After the phasing-out of a temporary sales-tax cut and the introduction of an emissions-pricing scheme, the cost of many goods and services in Germany is likely to have risen on an annual basis, the country’s central bank said in a monthly report published Monday.

A return to positive inflation rates would mark a noticeable shift compared to the last five months, when the index was negative. That was largely a result of tax cuts introduced to stimulate consumption during the pandemic crisis, weighing on price growth in the wider euro area.

“However, there is uncertainty as to whether the effects of the changed tax rates can be fully reflected in the price statistics in view of the ongoing business closures,” the report said, citing Germany’s continued lockdown measures.

The prospect of resurgent inflation in Germany could help lift it throughout the whole euro region, providing reassurance to European Central Bank officials who have unleashed repeated salvos of stimulus in their attempts to ignite price growth.

“2021 could be the first year in a long while in which the ECB’s own inflation projections turn out to be too low,” Carsten Brzeski, global head of macro at ING, wrote in a report. “Lower inflation stemming from negative base effects from lower energy prices, the German VAT reduction and social restrictions deflation are all set to turn into drivers, pushing headline inflation towards 2%.”

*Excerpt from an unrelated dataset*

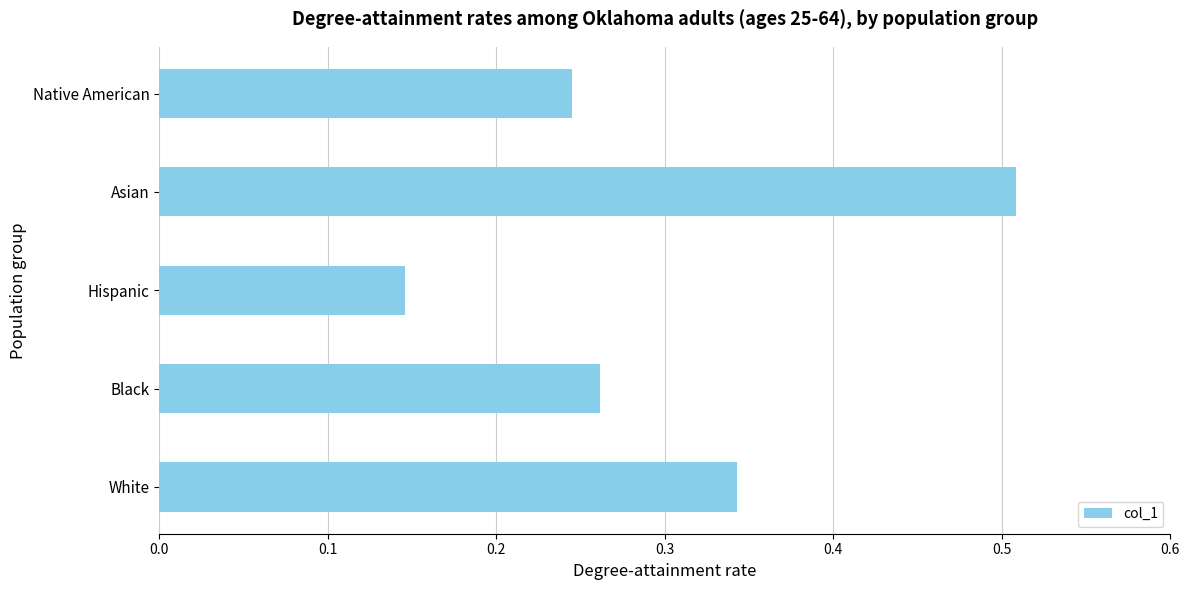

What is the difference between the maximum and minimum values?

0.4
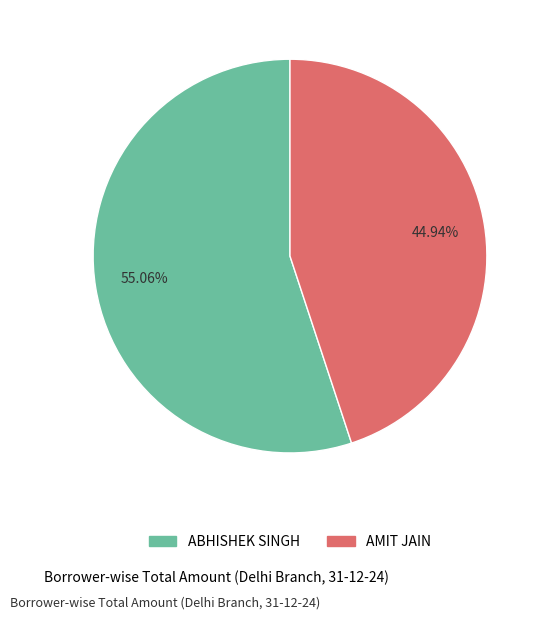

To the nearest percent, what percentage of the pie is ABHISHEK SINGH?

55%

In its report, the Bundesbank also noted that recent signs of resilience in the economy “give reason to hope that the restrictions that were extended and tightened at the beginning of the new year will not set the economic recovery too far back.”

“However, if the infection rate doesn’t subside significantly and the current restrictions on economic activity last longer or are tightened even further, it could lead to a noticeable setback,” it added.